Eagles tight end Brent Celek could have some "Captain” in him after all.
Celek, with the help of teammate Jason Avant, striking the “Captain Morgan’s pose" after a touchdown Sunday against the Cowboys seemed innocent enough -- the duo was flagged and after the Eagles offenses stalled for the rest of the game the move was mostly forgotten.
But, there was much more behind that "Captain’s" pose than just a 15-yard penalty flag -- it was the first, and likely only time, that a liquor company’s guerrilla ad campaign infiltrated the stone walls of the NFL, according to a Yahoo! Sports report.
U.S. & World
Celek’s celebration was an obvious homage to the Captain Morgan’s rum commercials where "a little captain in everyone" is celebrated. But, when the emerging tight end struck a pose he was doing it to make money for those who came before him on the gridiron.
Turns out that the "CM" people intended to donate money to the non-profit Gridiron Greats Assistance Fund, which supports the needs of former NFL players, every time a player strikes their pose. The bounty: $10K for a regular season game, $25K for a playoff pose and $100,000 for a Captain’s pose in the Super Bowl, according to Yahoo.
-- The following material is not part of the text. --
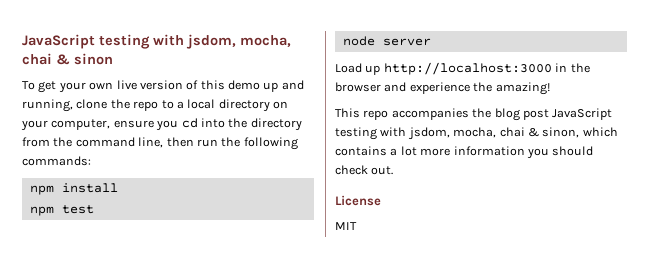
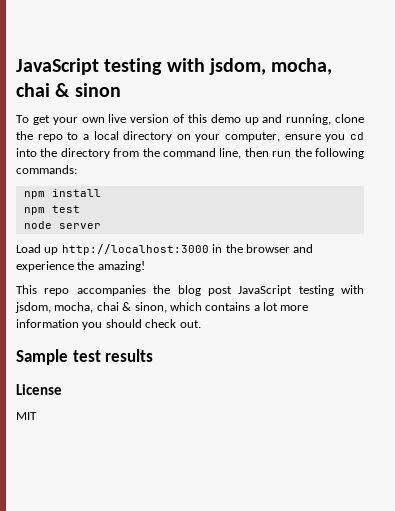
(394, 170) none -> [16,349,154,365] // Sample test results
But, the guerrilla campaign wasn’t intended to be unveiled until next week. Celek took the wrapping paper off the advertising gift too early and the NFL, a.k.a No Fun League, struck back-- but not at the Eagles tight end.
The NFL quickly put their foot down and told the Gridiron Greats and Captain Morgan to stop trying to get players to pose.
“Brent said, ‘You know what, if I get the opportunity, I’m going to go ahead and do it.’ He sort of beat us to the punch, but we’re certainly not going to complain,” Glenn Lehrman, an account director at Rogers & Cowan, the firm that handles "Captain Morgan" promotions, told Yahoo.
Luckily for the Birds' Celek and Avant won’t face any fines or suspensions for their actions Sunday but anyone who tries to let out their inner "Captain" in the future would face a “significant” penalty, sources told Yahoo.
Celek and the Birds were mum on the subject after the game. And we don't know if the "Captain" paid the bounty for Celek's prime-time gesture.
NBC Philadelphia reached out to both the promotions firm and the Eagles for comment on this story. The Eagles defered to a comment given by NFL spokesman Greg Aiello to Yahoo.
“A company can’t pay a player to somehow promote it’s product on the field,” said Aiello. “Every league has the same rule... It’s come up before, companies trying to use our games and then players for ambush marketing purposes.”